Doug Ford showed up at the Conservative convention last week and didn't say anything about immigration. But, Martin Regg Cohn writes, that doesn't mean he hasn't made himself known on the subject:
While Ford had the decency to avoid diversity on this occasion, our premier still makes no apologies for stirring things up. On the same day Justin Trudeau made his first courtesy call at Queen’s Park last month, Ford issued a statement blaming and berating Ottawa for a “crisis” of “illegal border crossers.”
“This mess was 100 per cent the result of the federal government,” according to the premier’s office — a crisis triggered by a Trudeau tweet, the Tories claimed. Notwithstanding Ford’s troll-like taunts, I’m not aware of anyone encouraging anyone to make unauthorized crossings anywhere. While Ford recites his lines, and incites his followers, he ignores the facts.
And the facts are more complicated than what we're told:
After an accidental encounter with a Colombian family of refugee claimants this month along the Vermont border, I learned from Canadian and U.S. officials that the current surge isn’t about tweets, but timing. In fact, the flow of migrants is a two-way traffic jam: The Americans told me their border patrols regularly intercept Mexicans trying to enter the U.S. via Canada, after first flying here (visa-free tourism was restored in 2016), then circling back south. Meanwhile, the patrols regularly intercept Latin Americans going in the opposite direction, having already made it into the U.S. from the Mexican border — before heading for Canada (they often tip off their Canadian counterparts, allowing the RCMP to intercept asylum claimants across the border for legal processing).
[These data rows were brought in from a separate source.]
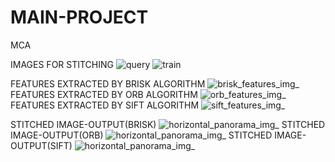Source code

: # MAIN-PROJECT
MCA

IMAGES FOR STITCHING
![query](https://user-images.githubusercontent.com/74781318/176982351-f9d19482-26a4-40bd-a88d-193be659b3b7.jpg)
![train](https://user-images.githubusercontent.com/74781318/176982369-c67abd78-fd13-4ac0-a305-2fca1b2abcae.jpg)

FEATURES EXTRACTED BY BRISK ALGORITHM
![brisk_features_img_](https://user-images.githubusercontent.com/74781318/176982460-53077287-aff2-4bbb-adc2-475e029c0f88.jpeg)  
FEATURES EXTRACTED BY ORB ALGORITHM
![orb_features_img_](https://user-images.githubusercontent.com/74781318/176982470-e346384c-d162-49bc-be05-d19a296355f8.jpeg)
FEATURES EXTRACTED BY SIFT ALGORITHM
![sift_features_img_](https://user-images.githubusercontent.com/74781318/176982479-c3549b88-d3e7-4086-9eca-6d23d7b8c298.jpeg)

STITCHED IMAGE-OUTPUT(BRISK)
![horizontal_panorama_img_](https://user-images.githubusercontent.com/74781318/176982628-755c556b-7a00-4477-9c91-80d00e35589f.jpeg)
STITCHED IMAGE-OUTPUT(ORB)
![horizontal_panorama_img_](https://user-images.githubusercontent.com/74781318/176982633-78256fc1-27f8-49cc-bc1a-da7b6a51f374.jpeg)
STITCHED IMAGE-OUTPUT(SIFT)
![horizontal_panorama_img_](https://user-images.githubusercontent.com/74781318/176982639-6186472d-434e-4a0c-8afe-0f6d88357ae1.jpeg)


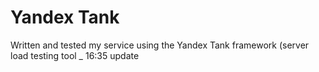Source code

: # Yandex Tank

Written and tested my service using the Yandex Tank framework (server load testing tool
_
16:35 update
The point is that despite the president’s Twitter-trashing, Mexicans still sneak into America via Canada. U.S. border guards tell me it was American media coverage of Trump’s tweets that had spooked Latin Americans into heading for Canada, not an unnoticed Trudeau tweet about Canadian values.
Facts, however, don't matter to the Conservatives. They like to stir the pot -- and they're good at dog whistle politics:
In truth, we can’t generalize about the motivations of any individual migrant. The only certainty is that by pressing people’s buttons, resorting to dog whistles, or blaring into political megaphones, our premier is giving people ammunition and permission to think the worst of migrants.
It doesn’t take much to stir things up. Ford knows, and Lord knows, that Canadians and Ontarians are no better than anyone else. Polling data consistently shows we are perfectly capable of prejudice and hostility against refugees and recent immigrants when prodded.
By now we should know who these people are. They're Stephen Harper's people. And they haven't changed.
Image: Haas Institute UC Berkeley
4 comments:
Yes, they are Harper's people. But Harper was cunning enough to notice that religious fundies in immigrant communities could be lured by the same social conservative messages as the rest of his followers. He sent Kenny to gorge himself on ethnic delights and reach out to them.
But by 2015, Harper couldn't control himself and his barbaric cultural practices snitch-line sent Kenny's work up in a great autodafé as his bigoted base roared their approval and the GTA's immigrant-rich Tory ridings went Liberal.
Ford's handlers learned from that mistake. Some of the biggest resistance to the new sex-ed curriculum came from Muslim communities in Thorncliffe Park, Mississauga and Brampton. Hammering on the curriculum allowed Ford to appeal to these communities and to McVety's crowd.
Scheer isn't nearly as smart and the ethnic vote is a significant blindspot in his Rebel-led campaign.
Cap
I agree, Cap. Harper was a cunning cuss, with a keen sense of his enemy's jugular vein. Scheer isn't Harper. But the caucus still drinks the Harper Kool-Aide.
Since the advent of the ReformaCon Party, " the base" has always been racist.
It's always been easy to spot their true colours, Jay.